Flakiness comes from randomness, the sources of this randomness might be different.
But let's not focus on that, let me give you a guide I learned from an awesome engineer who is a SO user I need to credit: https://stackoverflow.com/users/273699/dnnx.
The first thing to do when you spot a failing spec: note down the seed and all the files that have been executed in a suite (this can be your whole project, or in case of huge codebases - this may be just a subset of all tests when the whole suite is split into parallel parts, I'd just assume spec/*
is the set and 9000 is the seed).
The simplest thing to do is to run the failing spec with this seed
rspec spec/your_failing_spec.rb:33 --seed 9000 # I assumed this is the single assertion that fails
if it fails you probably are...
Using rand to initialize the state
e.g. let(:something) { create(:foo, status: FOO::VALID_STATUSES.sample)
. Then you deal with it accordingly.
If you're not lucky, no worries yet.

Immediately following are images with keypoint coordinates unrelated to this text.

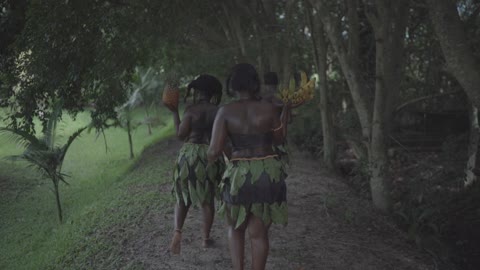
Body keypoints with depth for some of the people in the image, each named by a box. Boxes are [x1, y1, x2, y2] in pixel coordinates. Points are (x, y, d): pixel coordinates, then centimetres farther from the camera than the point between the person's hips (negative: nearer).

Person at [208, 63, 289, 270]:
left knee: (236, 228, 21)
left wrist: (208, 160, 11)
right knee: (259, 232, 9)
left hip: (239, 175, 0)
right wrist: (285, 110, 19)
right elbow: (279, 139, 10)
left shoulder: (225, 111, -8)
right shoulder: (269, 109, -6)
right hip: (269, 174, 0)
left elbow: (214, 151, -11)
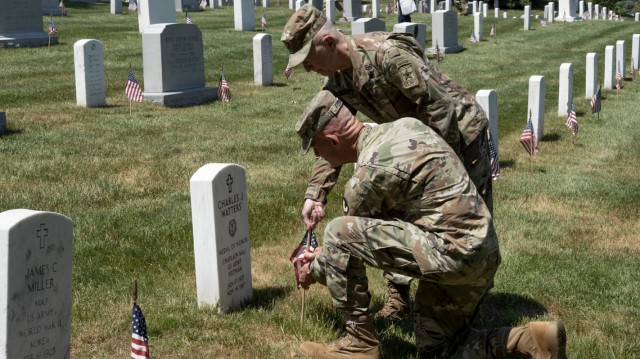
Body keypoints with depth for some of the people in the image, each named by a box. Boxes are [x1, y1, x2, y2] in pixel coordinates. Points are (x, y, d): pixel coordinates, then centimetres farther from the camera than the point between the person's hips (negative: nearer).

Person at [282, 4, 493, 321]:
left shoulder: (387, 54, -31)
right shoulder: (338, 81, -4)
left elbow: (440, 106, -29)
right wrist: (315, 194, -8)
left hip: (459, 135, -8)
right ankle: (398, 296, 18)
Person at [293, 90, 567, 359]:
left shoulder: (369, 173, -15)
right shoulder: (402, 127, 12)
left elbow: (358, 235, 2)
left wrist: (313, 271, 22)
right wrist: (327, 254, 29)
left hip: (452, 252, -10)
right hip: (479, 253, 10)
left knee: (338, 232, -9)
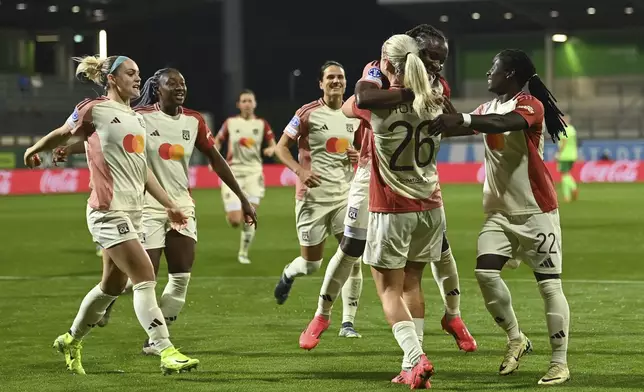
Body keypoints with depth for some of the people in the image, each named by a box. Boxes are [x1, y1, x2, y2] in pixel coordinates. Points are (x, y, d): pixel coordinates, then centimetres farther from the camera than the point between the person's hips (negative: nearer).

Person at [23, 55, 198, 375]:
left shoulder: (137, 119, 16)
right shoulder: (94, 110, -7)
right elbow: (61, 135, 9)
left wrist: (169, 205, 18)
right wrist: (33, 151, 23)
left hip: (132, 211, 8)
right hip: (108, 212, -8)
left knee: (112, 285, 15)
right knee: (145, 277, -15)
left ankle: (71, 340, 33)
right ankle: (166, 352, -16)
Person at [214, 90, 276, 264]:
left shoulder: (262, 124, 3)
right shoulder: (230, 123, 3)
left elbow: (273, 145, 6)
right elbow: (217, 141, 14)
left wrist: (271, 149, -17)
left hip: (253, 172, 0)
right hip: (232, 172, 0)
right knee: (234, 221, -10)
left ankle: (243, 253, 9)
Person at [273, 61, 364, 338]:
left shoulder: (354, 116, 7)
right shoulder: (308, 113, -6)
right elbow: (281, 147, -3)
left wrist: (359, 156, -2)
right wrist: (300, 170, -19)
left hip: (345, 194, 4)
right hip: (313, 196, -3)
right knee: (311, 264, 2)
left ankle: (348, 322, -1)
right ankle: (288, 274, 40)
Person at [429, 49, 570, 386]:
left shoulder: (531, 105, -14)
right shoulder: (488, 109, 14)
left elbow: (505, 123, -35)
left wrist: (462, 119, -49)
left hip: (536, 211, -7)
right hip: (500, 212, 7)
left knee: (549, 284, -4)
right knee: (485, 272, -9)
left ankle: (560, 363, 1)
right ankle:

Run the whole set with the --bisect
flag.
rspec spec/your_failing_spec.rb --seed 9000 --bisect
If you're lucky, and this command gives you the minimal command to reproduce you probably have...
Spec's state leaking from other specs
Like I recently had one search
spec indexing data in the ElasticSearc, not properly cleaning up after itself, and causing other search
spec to fail if the order was right.
Sometimes --bisect hangs indefinitely
In those desperate times - do it manually. Remove half of the files from your set, run.
- If it still fails: remove half again, repeat
- otherwise, bring back what you've removed, remove the other half - run again.
- rinse and repeat until the set is small for you to analyze using your brain. You can break any time and try re-running automatic
rspec --bisect
on a smaller set, sometimes it's enough to unblock it).
Sometimes, for whatever reason, you don't have the SEED
What I do is, run such script after I finish work:
while rspec spec/*; do ; done;
If you're lucky, you should have a failing run after some time with a seed.
The examples of why one spec would make another fail are too many to enumerate here, but usually the preceding spec is leaving something in the app state. Could be junk in the DB (use DB cleaner), or monkey-patched class that was not reverted, etc.
Bisect says the failure is not order-dependent.
(or the manual bisect got you nowhere)
That's a tough one. I don't remember if I even solved such a case.
It might not be the seed that's the source of the random failures. Are you running specs in parallel? If so - are there 100% separated?
If they use the same DB they're not separated. If they store tmp/cache files in the same directories - they might be interfering with each other.
Consider timezones
We had a lot of TZ related flakiness. Specs would fail on Fridays because a code should schedule something on the next working day, and on Fridays, it would be Monday.
Use something like timecop and freeze time in those examples.
That's just a basic guide, I might have forgotten something. But this should be enough to get you started and weed out most of the flakiness. You'd have to be creative with the rest.
If flakiness is a big or growing problem in your project
Coach your team how to hunt them, make it a celebrated achievement to kill flaky spec. When they learn how to fix them - they also learn how not to introduce them, and how to spot them in reviews.
I don't think there's any way to prevent them the way you prevent regression. In a big enough project, they will happen. They will grow if you ignore them, but you can keep them in check when you kill all those that are easy to track. You can ignore the really pesky ones or solve them as a hobby if you want.
In my current work, thanks to this approach, on a project with 700+ models, and a business layer involving 5000+ complex actions and more than 6000 spec files, we managed to reduce this issue from annoying PITA disturbing everyone a few times a month to a nuance: we're "lucky" if you see a flaky spec once a quarter.